Python 3 Multiprocessing Pool

I'm learning to use pool with multiprocessing. I did this script as an exercise.

Can anyone tell me why using a normal for loop took less time than using a pool?

P.S: My CPU has 2 cores.

Thank you very much.

from multiprocessing import Pool
from functools import reduce
import time

def one(n):
    a = n*n
    return a 

if __name__ == '__main__':
    l = list(range(1000))

    p = Pool()
    t = time.time()
    pol = p.map(one, l)
    result = reduce(lambda x,y: x+y, pol)
    print("Using Pool the result is: ", result, "Time: ", time.time() - t )
    p.close()
    p.join()

    def two(n):
        t = time.time()
        p_result = [] 

        for i in n:
            a = i*i 
            p_result.append(a)

        result = reduce(lambda x,y: x+y, p_result)
        print("Not using Pool the result is: ", result, "Time: ", time.time() - t)

    two(l)

Using Pool the result is: 332833500 Time: 0.14810872077941895

Not using Pool the result is: 332833500 Time: 0.0005018711090087891

Solution

I think there are several reasons at play here, but I would guess that it largely has to do with the overhead of running multiple processes, which mostly has to do with synchronization and communication, as well as the fact that your non-parallelized code is written a bit more efficiently.

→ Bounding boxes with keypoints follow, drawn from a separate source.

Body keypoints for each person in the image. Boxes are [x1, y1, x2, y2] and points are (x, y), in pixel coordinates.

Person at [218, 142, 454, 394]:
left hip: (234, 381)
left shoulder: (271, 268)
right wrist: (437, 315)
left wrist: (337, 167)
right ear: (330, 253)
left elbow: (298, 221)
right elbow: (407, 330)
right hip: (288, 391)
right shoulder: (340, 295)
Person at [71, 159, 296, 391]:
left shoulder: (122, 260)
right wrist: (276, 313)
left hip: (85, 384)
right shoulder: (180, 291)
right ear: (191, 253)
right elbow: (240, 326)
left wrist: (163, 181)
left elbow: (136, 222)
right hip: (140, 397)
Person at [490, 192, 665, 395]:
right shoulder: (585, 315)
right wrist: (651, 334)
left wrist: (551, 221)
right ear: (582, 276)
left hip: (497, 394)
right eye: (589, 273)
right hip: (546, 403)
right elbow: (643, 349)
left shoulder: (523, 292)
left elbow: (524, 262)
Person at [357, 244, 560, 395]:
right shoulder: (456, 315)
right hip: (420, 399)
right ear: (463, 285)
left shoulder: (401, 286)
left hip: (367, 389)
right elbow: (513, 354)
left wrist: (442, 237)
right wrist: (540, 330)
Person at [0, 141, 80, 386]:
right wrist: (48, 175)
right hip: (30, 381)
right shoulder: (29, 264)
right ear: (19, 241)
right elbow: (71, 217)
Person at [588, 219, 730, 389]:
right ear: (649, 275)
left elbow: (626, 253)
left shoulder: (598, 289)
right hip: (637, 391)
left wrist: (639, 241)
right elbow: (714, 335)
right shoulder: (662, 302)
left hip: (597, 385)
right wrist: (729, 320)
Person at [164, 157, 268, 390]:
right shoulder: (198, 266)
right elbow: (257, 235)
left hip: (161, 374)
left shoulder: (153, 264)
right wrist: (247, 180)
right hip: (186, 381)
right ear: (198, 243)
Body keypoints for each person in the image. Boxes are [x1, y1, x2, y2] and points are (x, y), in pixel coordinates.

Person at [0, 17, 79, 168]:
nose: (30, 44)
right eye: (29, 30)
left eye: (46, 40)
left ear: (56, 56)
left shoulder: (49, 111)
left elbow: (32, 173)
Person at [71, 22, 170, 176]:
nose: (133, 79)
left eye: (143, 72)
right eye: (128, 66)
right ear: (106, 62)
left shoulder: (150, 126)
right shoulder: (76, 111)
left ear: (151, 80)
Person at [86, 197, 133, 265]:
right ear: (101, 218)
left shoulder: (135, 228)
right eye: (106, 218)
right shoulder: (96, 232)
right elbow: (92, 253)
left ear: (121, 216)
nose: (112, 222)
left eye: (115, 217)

As a basis, here is how your unmodified code runs on my computer:

('Using Pool the result is: ', 332833500, 'Time: ', 0.0009129047393798828)
('Not using Pool the result is: ', 332833500, 'Time: ', 0.000598907470703125)

First of all, I would like to try to level the playing field by making the code of the two() function nearly identical to the parallelized code. Here is the modified two() function:

def two(l):
    t = time.time()

    p_result = map(one, l)

    result = reduce(lambda x,y: x+y, p_result)
    print("Not using Pool the result is: ", result, "Time: ", time.time() - t)

Now, this does not actually make a whole lot of difference in this case, but it will be important in a second to see that both cases are doing the exact same thing. Here is a sample output with this change:

('Using Pool the result is: ', 332833500, 'Time: ', 0.0009338855743408203)
('Not using Pool the result is: ', 332833500, 'Time: ', 0.0006031990051269531)

What I would like to illustrate now is that since the one() function is so computationally cheap, the overhead of the inter-process communication is outweighing the benefit of running it in parallel. I will modify the one() function as follows to force it to do a bunch of extra computation. Note that because of the changes to the two() function, this change will affect both the parallel and the single-threaded code.

def one(n):
    for i in range(100000):
        a = n*n
    return a

The reason for the for loop is to give each process a reason for existence. As you have your original code, each process simply does several multiplications, and then has to send the list of results back to the parent process, and wait to be given a new chunk. It takes much longer to send and wait than it does to complete a single chunk. By adding these extra cycles, it forces each chunk to take longer, without changing the time needed for inter-process communication, and so we begin to see the parallelism pay off. Here are my results when I run the code with this change to the one() function:

('Using Pool the result is: ', 332833500, 'Time: ', 1.861448049545288)
('Not using Pool the result is: ', 332833500, 'Time: ', 3.444211959838867)

So there you have it. All you need is to give your child processes a bit more work, and they will be more worth your while.